BEGIN Input data

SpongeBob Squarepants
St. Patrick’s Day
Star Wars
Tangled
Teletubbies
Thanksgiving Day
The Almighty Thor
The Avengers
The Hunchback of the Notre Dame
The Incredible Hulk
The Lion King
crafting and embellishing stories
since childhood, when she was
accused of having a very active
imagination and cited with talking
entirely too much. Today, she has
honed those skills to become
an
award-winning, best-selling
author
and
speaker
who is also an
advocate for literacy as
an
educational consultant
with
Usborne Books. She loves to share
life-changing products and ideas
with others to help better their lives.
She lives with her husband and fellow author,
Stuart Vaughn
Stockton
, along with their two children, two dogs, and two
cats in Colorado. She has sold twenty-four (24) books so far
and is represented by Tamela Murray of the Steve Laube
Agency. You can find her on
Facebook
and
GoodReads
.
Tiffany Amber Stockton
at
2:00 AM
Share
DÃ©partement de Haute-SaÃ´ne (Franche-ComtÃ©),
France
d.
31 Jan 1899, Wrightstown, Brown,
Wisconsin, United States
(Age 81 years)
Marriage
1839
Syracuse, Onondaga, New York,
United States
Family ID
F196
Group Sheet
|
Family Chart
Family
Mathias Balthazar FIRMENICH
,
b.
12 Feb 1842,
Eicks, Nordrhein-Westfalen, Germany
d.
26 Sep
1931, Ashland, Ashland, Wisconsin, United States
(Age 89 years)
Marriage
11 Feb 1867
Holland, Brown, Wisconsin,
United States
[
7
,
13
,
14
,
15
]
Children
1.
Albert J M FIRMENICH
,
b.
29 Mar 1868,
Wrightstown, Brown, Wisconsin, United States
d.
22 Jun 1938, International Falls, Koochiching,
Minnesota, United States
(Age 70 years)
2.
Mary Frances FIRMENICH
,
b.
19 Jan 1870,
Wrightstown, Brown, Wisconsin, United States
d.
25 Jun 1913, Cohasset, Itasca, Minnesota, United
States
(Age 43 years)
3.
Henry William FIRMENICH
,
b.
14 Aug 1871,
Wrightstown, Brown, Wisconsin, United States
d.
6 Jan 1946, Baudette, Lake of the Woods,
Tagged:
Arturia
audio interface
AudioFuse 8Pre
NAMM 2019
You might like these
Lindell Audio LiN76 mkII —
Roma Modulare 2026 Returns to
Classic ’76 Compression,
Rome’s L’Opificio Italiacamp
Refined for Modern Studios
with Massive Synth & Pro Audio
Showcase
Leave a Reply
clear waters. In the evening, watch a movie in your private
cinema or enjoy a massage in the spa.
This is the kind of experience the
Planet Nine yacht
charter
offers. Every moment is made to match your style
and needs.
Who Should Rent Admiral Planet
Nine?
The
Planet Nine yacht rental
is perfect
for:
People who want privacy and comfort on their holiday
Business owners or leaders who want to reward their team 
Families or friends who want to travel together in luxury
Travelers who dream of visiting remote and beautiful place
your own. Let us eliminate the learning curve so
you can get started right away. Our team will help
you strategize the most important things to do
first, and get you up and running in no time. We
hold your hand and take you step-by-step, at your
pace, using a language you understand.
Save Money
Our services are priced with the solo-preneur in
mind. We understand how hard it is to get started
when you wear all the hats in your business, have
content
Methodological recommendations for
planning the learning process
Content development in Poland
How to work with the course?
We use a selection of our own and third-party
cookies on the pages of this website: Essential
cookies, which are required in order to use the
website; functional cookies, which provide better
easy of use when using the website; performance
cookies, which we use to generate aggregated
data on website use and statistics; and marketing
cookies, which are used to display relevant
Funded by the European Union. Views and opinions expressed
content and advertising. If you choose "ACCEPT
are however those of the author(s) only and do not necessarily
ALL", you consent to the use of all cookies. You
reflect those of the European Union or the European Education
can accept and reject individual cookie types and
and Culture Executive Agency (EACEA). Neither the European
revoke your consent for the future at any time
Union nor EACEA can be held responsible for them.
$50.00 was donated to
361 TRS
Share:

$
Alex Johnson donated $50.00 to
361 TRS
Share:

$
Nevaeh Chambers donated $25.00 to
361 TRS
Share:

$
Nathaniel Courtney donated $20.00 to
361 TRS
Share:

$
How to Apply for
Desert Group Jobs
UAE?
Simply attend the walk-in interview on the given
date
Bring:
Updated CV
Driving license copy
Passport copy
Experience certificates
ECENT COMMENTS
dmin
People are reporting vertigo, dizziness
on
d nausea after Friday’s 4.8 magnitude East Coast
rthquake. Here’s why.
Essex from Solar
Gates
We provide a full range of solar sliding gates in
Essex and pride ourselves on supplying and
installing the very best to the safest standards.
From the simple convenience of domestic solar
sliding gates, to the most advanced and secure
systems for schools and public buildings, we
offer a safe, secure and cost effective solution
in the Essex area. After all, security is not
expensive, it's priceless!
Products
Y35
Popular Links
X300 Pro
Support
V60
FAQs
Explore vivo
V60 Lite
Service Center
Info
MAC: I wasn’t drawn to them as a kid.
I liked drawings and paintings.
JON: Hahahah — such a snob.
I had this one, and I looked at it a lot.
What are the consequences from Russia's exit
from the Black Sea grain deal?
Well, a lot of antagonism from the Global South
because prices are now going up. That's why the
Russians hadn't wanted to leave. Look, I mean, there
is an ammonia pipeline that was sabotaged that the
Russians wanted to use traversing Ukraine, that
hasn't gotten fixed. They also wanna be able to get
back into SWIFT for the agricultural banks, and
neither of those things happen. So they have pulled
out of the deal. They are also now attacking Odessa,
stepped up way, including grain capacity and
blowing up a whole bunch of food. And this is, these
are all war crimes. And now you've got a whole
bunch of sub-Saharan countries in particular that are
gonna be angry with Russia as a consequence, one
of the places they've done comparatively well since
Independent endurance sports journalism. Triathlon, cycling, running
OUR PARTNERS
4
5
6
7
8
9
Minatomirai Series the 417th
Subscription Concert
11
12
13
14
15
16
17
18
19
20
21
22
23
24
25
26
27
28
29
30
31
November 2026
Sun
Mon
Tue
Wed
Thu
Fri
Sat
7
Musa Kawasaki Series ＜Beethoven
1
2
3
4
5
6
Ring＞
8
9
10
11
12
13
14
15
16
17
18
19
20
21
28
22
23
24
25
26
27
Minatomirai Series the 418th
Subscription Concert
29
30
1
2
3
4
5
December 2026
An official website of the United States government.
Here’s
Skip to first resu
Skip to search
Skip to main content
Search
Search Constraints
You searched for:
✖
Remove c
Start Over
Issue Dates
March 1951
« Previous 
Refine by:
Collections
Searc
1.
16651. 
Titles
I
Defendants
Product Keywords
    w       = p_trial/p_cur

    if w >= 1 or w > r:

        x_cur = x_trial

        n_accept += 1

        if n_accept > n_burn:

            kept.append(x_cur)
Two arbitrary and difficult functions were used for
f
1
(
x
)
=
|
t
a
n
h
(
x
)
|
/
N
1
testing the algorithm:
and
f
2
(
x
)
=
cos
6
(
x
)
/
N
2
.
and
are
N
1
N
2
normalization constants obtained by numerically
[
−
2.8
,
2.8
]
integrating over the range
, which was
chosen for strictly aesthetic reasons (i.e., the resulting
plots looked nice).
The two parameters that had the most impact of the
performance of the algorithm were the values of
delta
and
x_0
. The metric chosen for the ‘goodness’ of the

END Input data

Please tally the lines of the listing that include the string "performance". The number is the whole answer.

2